Other key people who joined the faculty of Amherst College in the 19th century, further expanding science's role at Amherst College, included Charles Upham Shepard (responsible for the first mineral collection) and Benjamin K. Emerson. In the 20th century, Frederik Brewster Loomis, and later Albert E. Wood, both professors of biology, greatly expanded the scientific collections, particularly the vertebrate fossils, through field expeditions in numerous North and South American localities.

The Beneski Museum is the present home of natural history collections at Amherst College. Throughout the years, as collections were created and expanded, they were housed and displayed in several campus buildings.
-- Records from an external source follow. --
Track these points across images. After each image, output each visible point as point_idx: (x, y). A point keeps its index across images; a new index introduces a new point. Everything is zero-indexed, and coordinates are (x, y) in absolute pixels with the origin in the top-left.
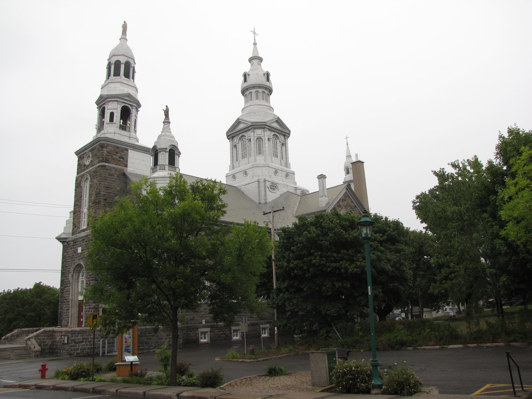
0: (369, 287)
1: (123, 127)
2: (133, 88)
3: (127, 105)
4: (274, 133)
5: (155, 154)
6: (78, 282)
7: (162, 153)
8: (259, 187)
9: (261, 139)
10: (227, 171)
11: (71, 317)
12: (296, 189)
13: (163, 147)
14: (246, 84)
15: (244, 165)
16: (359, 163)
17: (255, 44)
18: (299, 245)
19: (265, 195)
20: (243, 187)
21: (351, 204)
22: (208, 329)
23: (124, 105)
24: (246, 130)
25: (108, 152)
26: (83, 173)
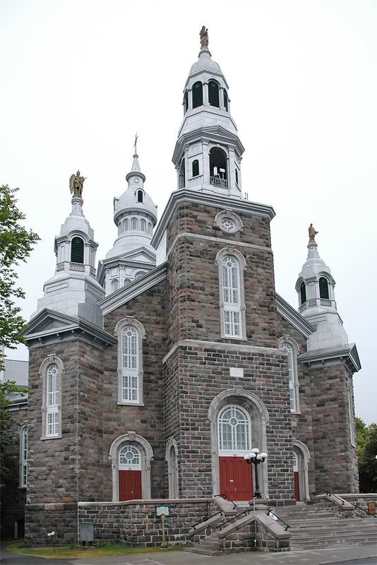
0: (52, 431)
1: (214, 180)
3: (218, 146)
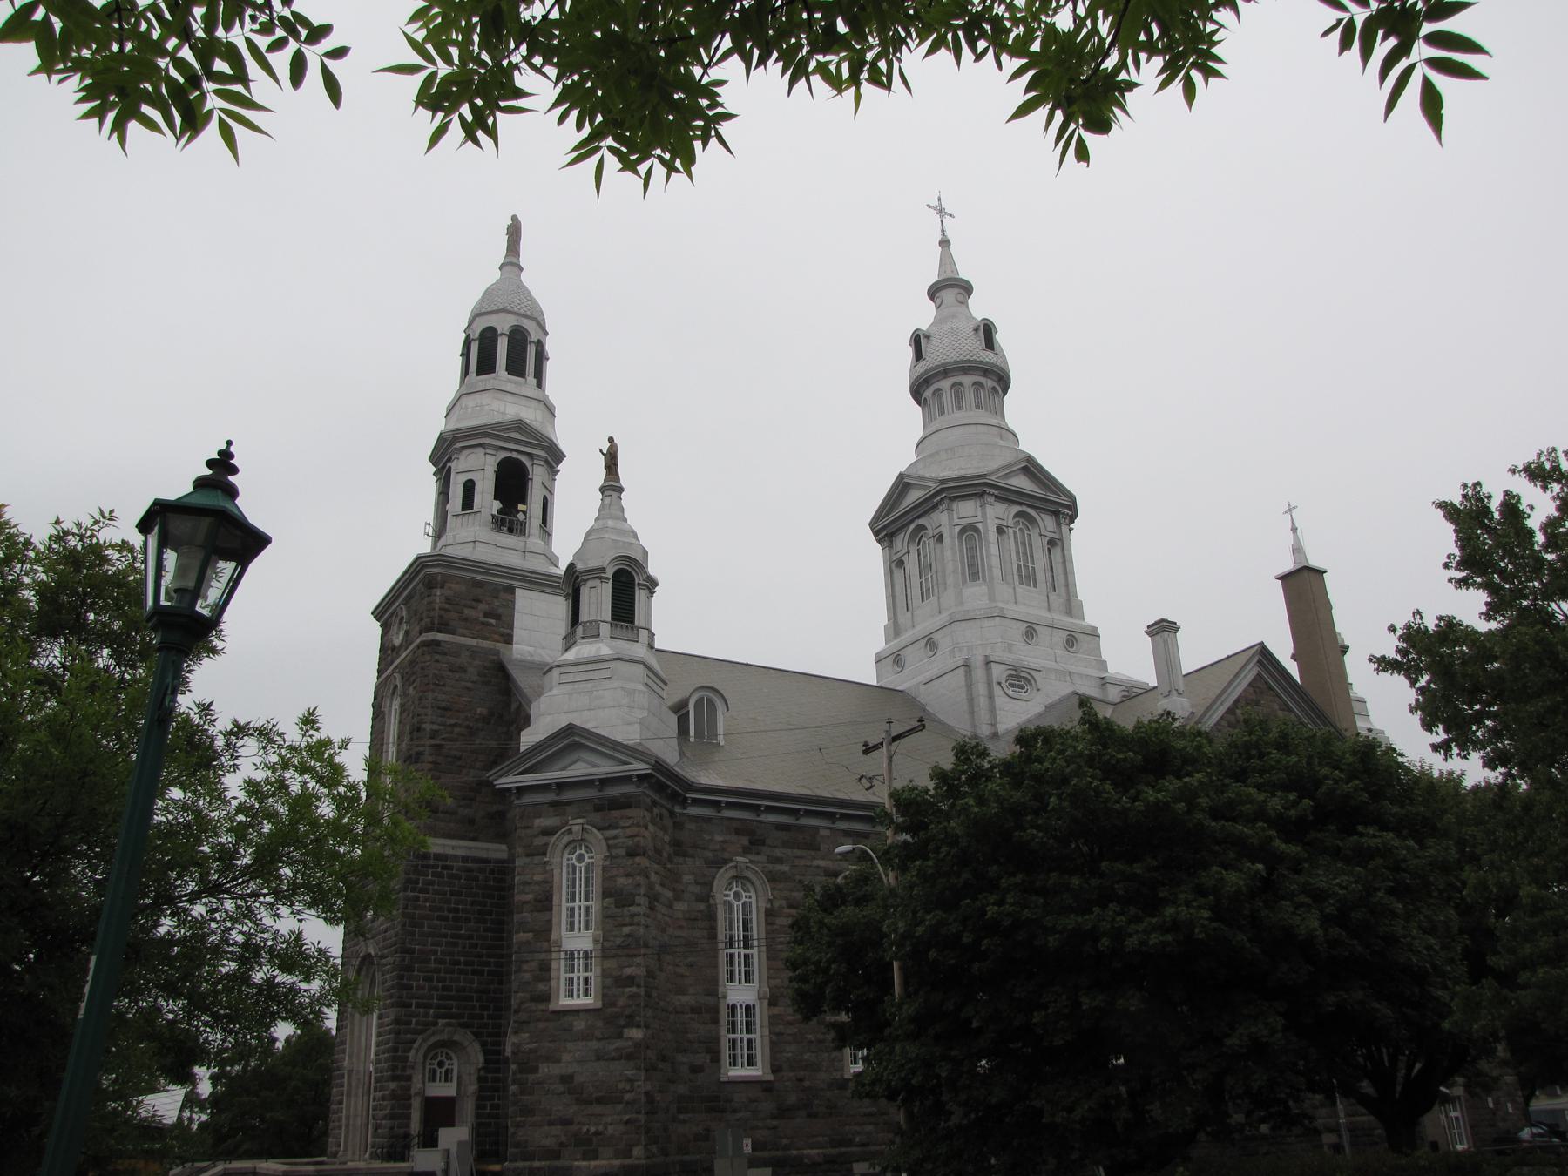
2: (534, 404)
3: (514, 455)
4: (1018, 508)
7: (590, 583)
8: (969, 685)
9: (976, 530)
10: (878, 643)
11: (347, 1126)
12: (1104, 682)
13: (593, 564)
14: (923, 366)
15: (926, 619)
16: (1305, 574)
17: (945, 243)
18: (945, 849)
19: (992, 709)
20: (922, 688)
21: (1280, 714)
24: (928, 505)
25: (448, 601)
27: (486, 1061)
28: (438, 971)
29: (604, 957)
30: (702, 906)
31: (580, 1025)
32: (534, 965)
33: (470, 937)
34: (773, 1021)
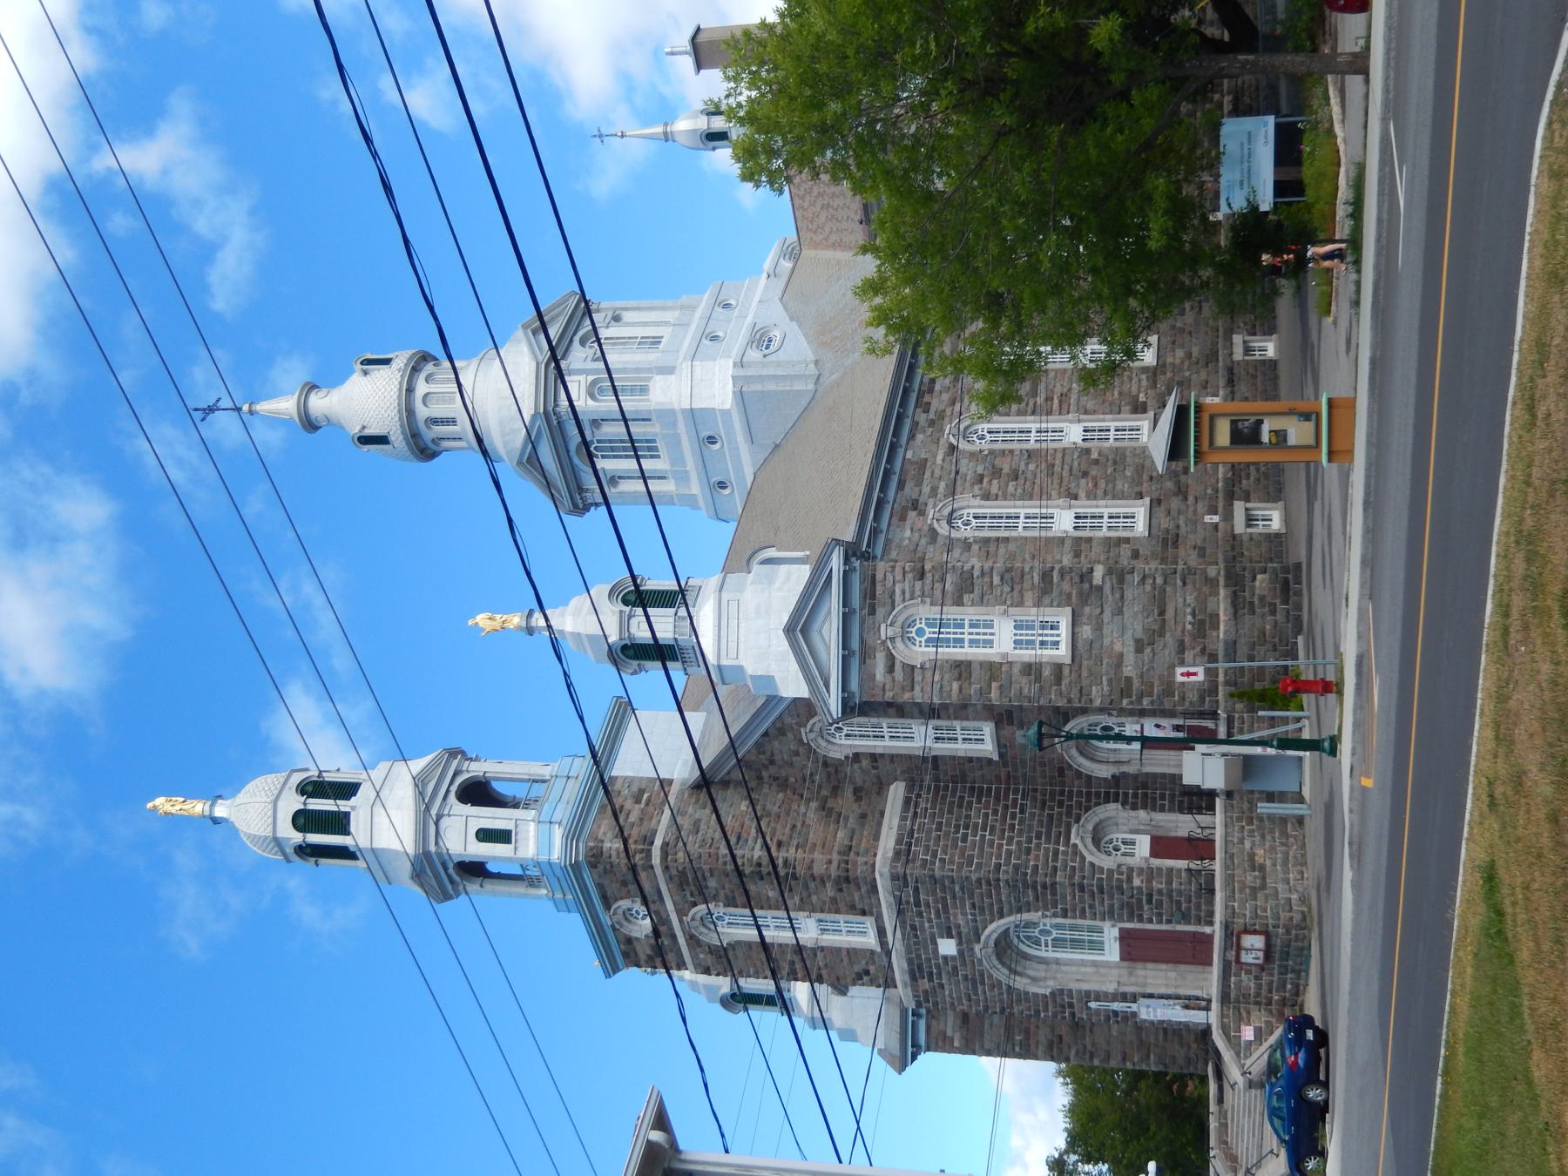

The first museum, the Octagon, was built in 1848. As Hitchcock's influence and collections expanded, another building the Appleton Cabinet, was constructed in 1855, dedicated solely to his ichnology collection and to the numerous zoological specimens that were being sent back by alumni. These collections were key parts of the scientific curricula in Amherst's classrooms. Today, the Beneski Museum's collections reflect the historical journey of scientific inquiry at Amherst College and of western culture in general derived from expeditions, donations and exchanges, and have been acquired throughout the past 180 years of Amherst College.

The Beneski Museum of Natural History curates, displays, and interprets those collections for all visitors.